Copy down every line of the data below, keeping each one word for word and in the same order.

Material supplied:
────────
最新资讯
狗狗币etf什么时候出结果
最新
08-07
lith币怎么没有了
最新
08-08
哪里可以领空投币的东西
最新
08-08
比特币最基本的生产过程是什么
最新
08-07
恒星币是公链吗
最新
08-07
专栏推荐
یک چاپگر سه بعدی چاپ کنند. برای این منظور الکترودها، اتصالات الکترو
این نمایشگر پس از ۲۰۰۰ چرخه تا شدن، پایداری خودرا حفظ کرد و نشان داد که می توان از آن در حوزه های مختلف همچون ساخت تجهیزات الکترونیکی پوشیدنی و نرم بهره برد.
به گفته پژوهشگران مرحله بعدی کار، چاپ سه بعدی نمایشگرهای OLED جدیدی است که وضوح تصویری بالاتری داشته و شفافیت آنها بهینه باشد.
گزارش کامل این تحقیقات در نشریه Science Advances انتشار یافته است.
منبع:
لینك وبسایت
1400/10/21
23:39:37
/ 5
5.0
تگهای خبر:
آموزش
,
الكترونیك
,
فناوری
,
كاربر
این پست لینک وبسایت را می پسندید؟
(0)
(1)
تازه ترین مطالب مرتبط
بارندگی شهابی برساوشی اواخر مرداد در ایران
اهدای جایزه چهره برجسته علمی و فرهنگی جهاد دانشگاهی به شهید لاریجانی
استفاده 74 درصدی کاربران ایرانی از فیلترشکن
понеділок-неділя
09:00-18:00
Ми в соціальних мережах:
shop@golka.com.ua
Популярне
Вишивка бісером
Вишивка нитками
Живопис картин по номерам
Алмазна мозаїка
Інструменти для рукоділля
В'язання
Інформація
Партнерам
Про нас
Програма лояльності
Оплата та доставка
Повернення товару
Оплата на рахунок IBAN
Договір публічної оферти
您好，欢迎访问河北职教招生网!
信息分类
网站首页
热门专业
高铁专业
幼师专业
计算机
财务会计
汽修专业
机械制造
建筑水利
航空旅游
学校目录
────────
Answer to the problem:
最新资讯
狗狗币etf什么时候出结果
最新
08-07
lith币怎么没有了
最新
08-08
哪里可以领空投币的东西
最新
08-08
比特币最基本的生产过程是什么
最新
08-07
恒星币是公链吗
最新
08-07
专栏推荐
یک چاپگر سه بعدی چاپ کنند. برای این منظور الکترودها، اتصالات الکترو
این نمایشگر پس از ۲۰۰۰ چرخه تا شدن، پایداری خودرا حفظ کرد و نشان داد که می توان از آن در حوزه های مختلف همچون ساخت تجهیزات الکترونیکی پوشیدنی و نرم بهره برد.
به گفته پژوهشگران مرحله بعدی کار، چاپ سه بعدی نمایشگرهای OLED جدیدی است که وضوح تصویری بالاتری داشته و شفافیت آنها بهینه باشد.
گزارش کامل این تحقیقات در نشریه Science Advances انتشار یافته است.
منبع:
لینك وبسایت
1400/10/21
23:39:37
/ 5
5.0
تگهای خبر:
آموزش
,
الكترونیك
,
فناوری
,
كاربر
این پست لینک وبسایت را می پسندید؟
(0)
(1)
تازه ترین مطالب مرتبط
بارندگی شهابی برساوشی اواخر مرداد در ایران
اهدای جایزه چهره برجسته علمی و فرهنگی جهاد دانشگاهی به شهید لاریجانی
استفاده 74 درصدی کاربران ایرانی از فیلترشکن
понеділок-неділя
09:00-18:00
Ми в соціальних мережах:
shop@golka.com.ua
Популярне
Вишивка бісером
Вишивка нитками
Живопис картин по номерам
Алмазна мозаїка
Інструменти для рукоділля
В'язання
Інформація
Партнерам
Про нас
Програма лояльності
Оплата та доставка
Повернення товару
Оплата на рахунок IBAN
Договір публічної оферти
您好，欢迎访问河北职教招生网!
信息分类
网站首页
热门专业
高铁专业
幼师专业
计算机
财务会计
汽修专业
机械制造
建筑水利
航空旅游
学校目录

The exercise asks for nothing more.